» **EXERCISE DETAILS**
Go to the line below that contains "constant innovation in". From there to the end of the records, reproduce each line exactly, except the pictures.

» **AVAILABLE DATA**
◇ ◇ ◇ ◇ ◇ ◇ ◇

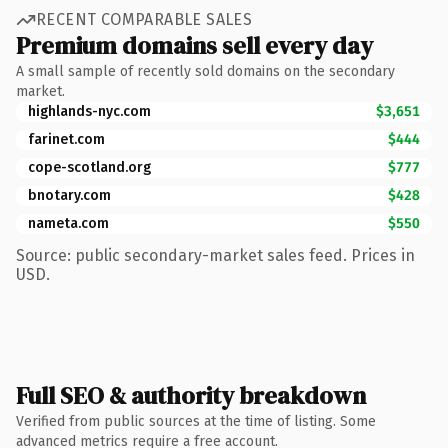
RECENT COMPARABLE SALES
Premium domains sell every day
A small sample of recently sold domains on the secondary
market.
highlands-nyc.com
$3,651
farinet.com
$444
cope-scotland.org
$777
bnotary.com
$428
nameta.com
$550
Source: public secondary-market sales feed. Prices in
USD.
Full SEO & authority breakdown
Verified from public sources at the time of listing. Some
advanced metrics require a free account.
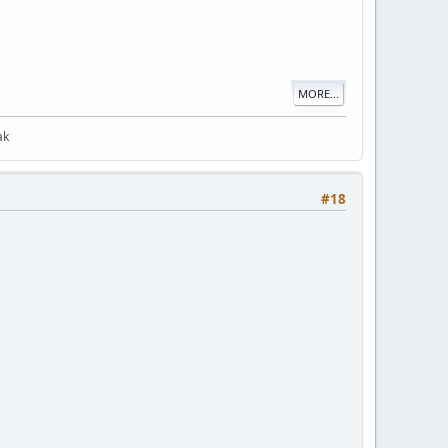
MORE...
ak
#18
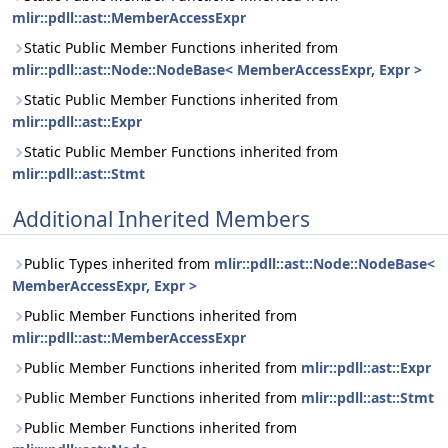
mlir::pdll::ast::MemberAccessExpr
Static Public Member Functions inherited from
mlir::pdll::ast::Node::NodeBase< MemberAccessExpr, Expr >
Static Public Member Functions inherited from
mlir::pdll::ast::Expr
Static Public Member Functions inherited from
mlir::pdll::ast::Stmt
Additional Inherited Members
Public Types inherited from
mlir::pdll::ast::Node::NodeBase<
MemberAccessExpr, Expr >
Public Member Functions inherited from
mlir::pdll::ast::MemberAccessExpr
Public Member Functions inherited from
mlir::pdll::ast::Expr
Public Member Functions inherited from
mlir::pdll::ast::Stmt
Public Member Functions inherited from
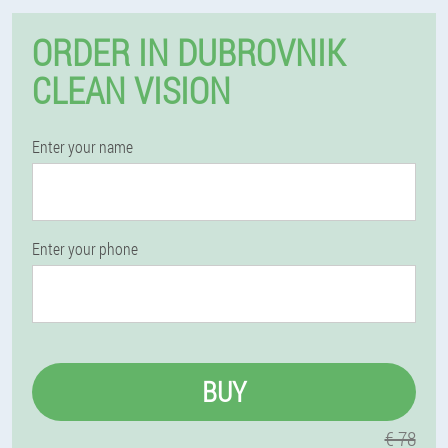
ORDER IN DUBROVNIK
CLEAN VISION
Enter your name
Enter your phone
BUY
€ 78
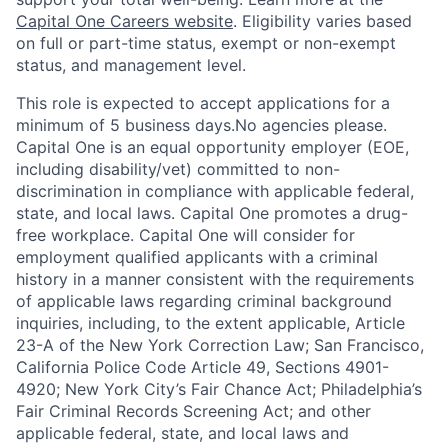
Capital One Careers website
. Eligibility varies based
on full or part-time status, exempt or non-exempt
status, and management level.
This role is expected to accept applications for a
minimum of 5 business days.No agencies please.
Capital One is an equal opportunity employer (EOE,
including disability/vet) committed to non-
discrimination in compliance with applicable federal,
state, and local laws. Capital One promotes a drug-
free workplace. Capital One will consider for
employment qualified applicants with a criminal
history in a manner consistent with the requirements
of applicable laws regarding criminal background
inquiries, including, to the extent applicable, Article
23-A of the New York Correction Law; San Francisco,
California Police Code Article 49, Sections 4901-
4920; New York City’s Fair Chance Act; Philadelphia’s
Fair Criminal Records Screening Act; and other
applicable federal, state, and local laws and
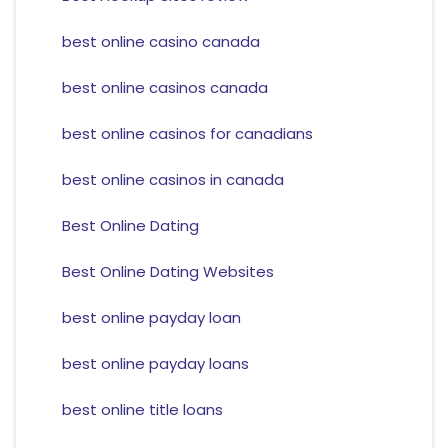
best online casino canada
best online casinos canada
best online casinos for canadians
best online casinos in canada
Best Online Dating
Best Online Dating Websites
best online payday loan
best online payday loans
best online title loans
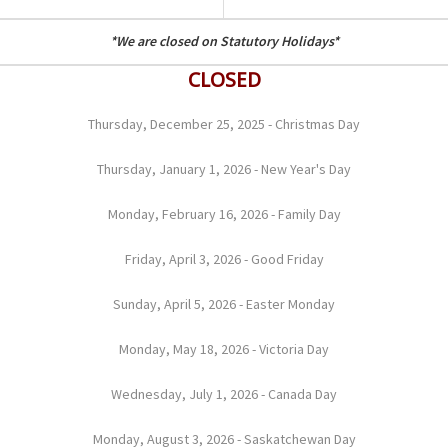
*We are closed on Statutory Holidays*
CLOSED
Thursday, December 25, 2025 - Christmas Day
Thursday, January 1, 2026 - New Year's Day
Monday, February 16, 2026 - Family Day
Friday, April 3, 2026 - Good Friday
Sunday, April 5, 2026 - Easter Monday
Monday, May 18, 2026 - Victoria Day
Wednesday, July 1, 2026 - Canada Day
Monday, August 3, 2026 - Saskatchewan Day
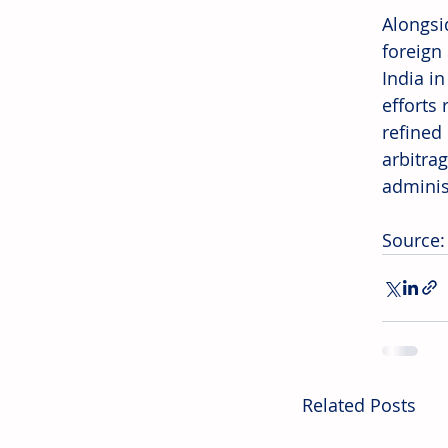
Alongsid
foreign 
India in
efforts 
refined
arbitra
adminis
Source:
Related Posts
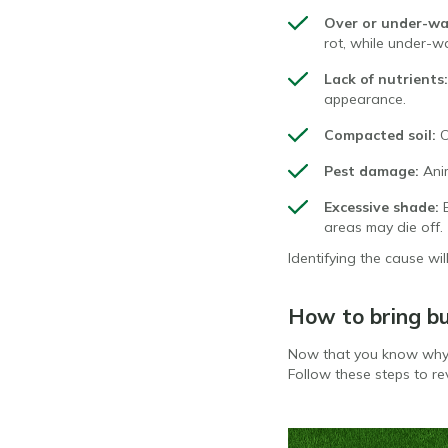
Over or under-wa
rot, while under-w
Lack of nutrients:
appearance.
Compacted soil:
C
Pest damage:
Ani
Excessive shade:
areas may die off.
Identifying the cause wil
How to bring bu
Now that you know why y
Follow these steps to rev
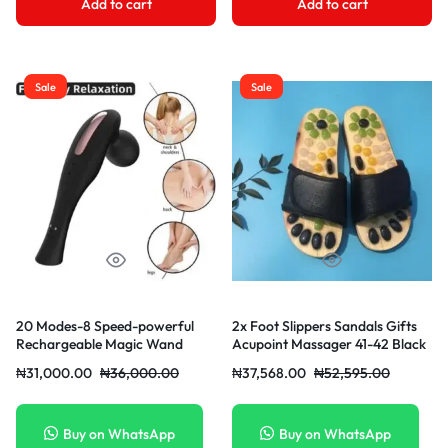
Add to cart
Add to cart
Sale
Sale
20 Modes-8 Speed-powerful
2x Foot Slippers Sandals Gifts
Rechargeable Magic Wand
Acupoint Massager 41-42 Black
Clitoral Vibrator
₦
31,000.00
₦
36,000.00
₦
37,568.00
₦
52,595.00
Buy on WhatsApp
Buy on WhatsApp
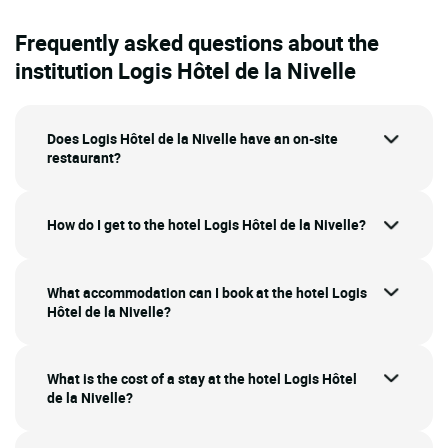
Frequently asked questions about the
institution Logis Hôtel de la Nivelle
Does Logis Hôtel de la Nivelle have an on-site
restaurant?
How do I get to the hotel Logis Hôtel de la Nivelle?
What accommodation can I book at the hotel Logis
Hôtel de la Nivelle?
What is the cost of a stay at the hotel Logis Hôtel
de la Nivelle?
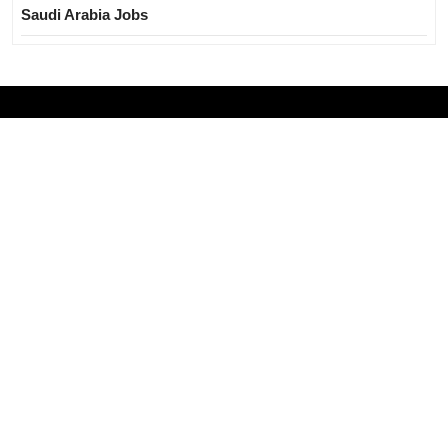
Saudi Arabia Jobs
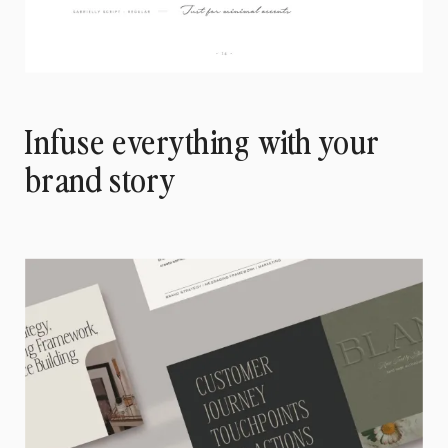
Infuse everything with your
brand story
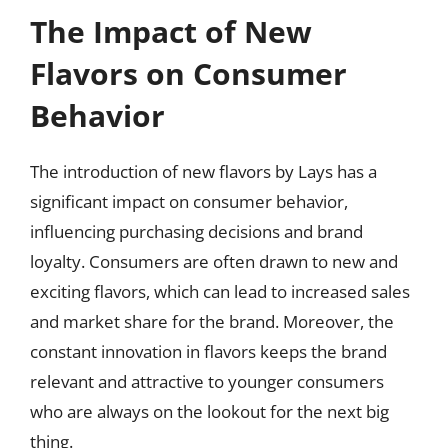
The Impact of New
Flavors on Consumer
Behavior
The introduction of new flavors by Lays has a
significant impact on consumer behavior,
influencing purchasing decisions and brand
loyalty. Consumers are often drawn to new and
exciting flavors, which can lead to increased sales
and market share for the brand. Moreover, the
constant innovation in flavors keeps the brand
relevant and attractive to younger consumers
who are always on the lookout for the next big
thing.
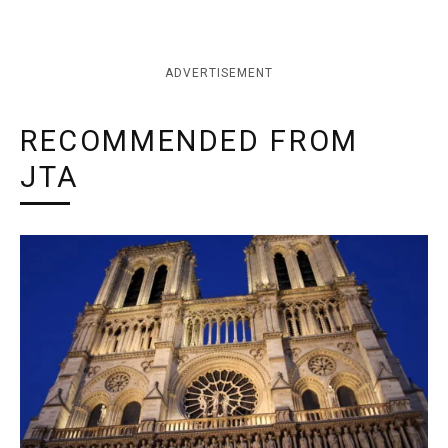
ADVERTISEMENT
RECOMMENDED FROM
JTA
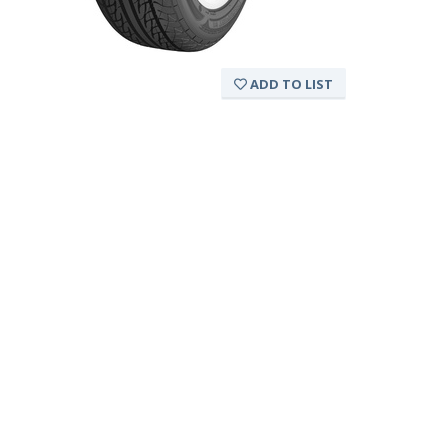
ADD TO LIST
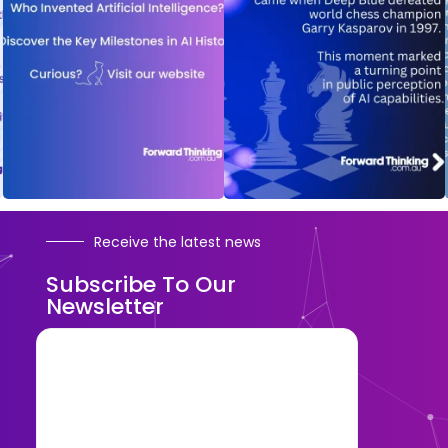
Receive the latest news
Subscribe To Our
Newsletter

◇ ◇ ◇ ◇ ◇ ◇ ◇

» **EXERCISE RESULT**
constant innovation in flavors keeps the brand
relevant and attractive to younger consumers
who are always on the lookout for the next big
thing.
ADVERTISEMENT
RECOMMENDED FROM
JTA
ADD TO LIST
Receive the latest news
Subscribe To Our
Newsletter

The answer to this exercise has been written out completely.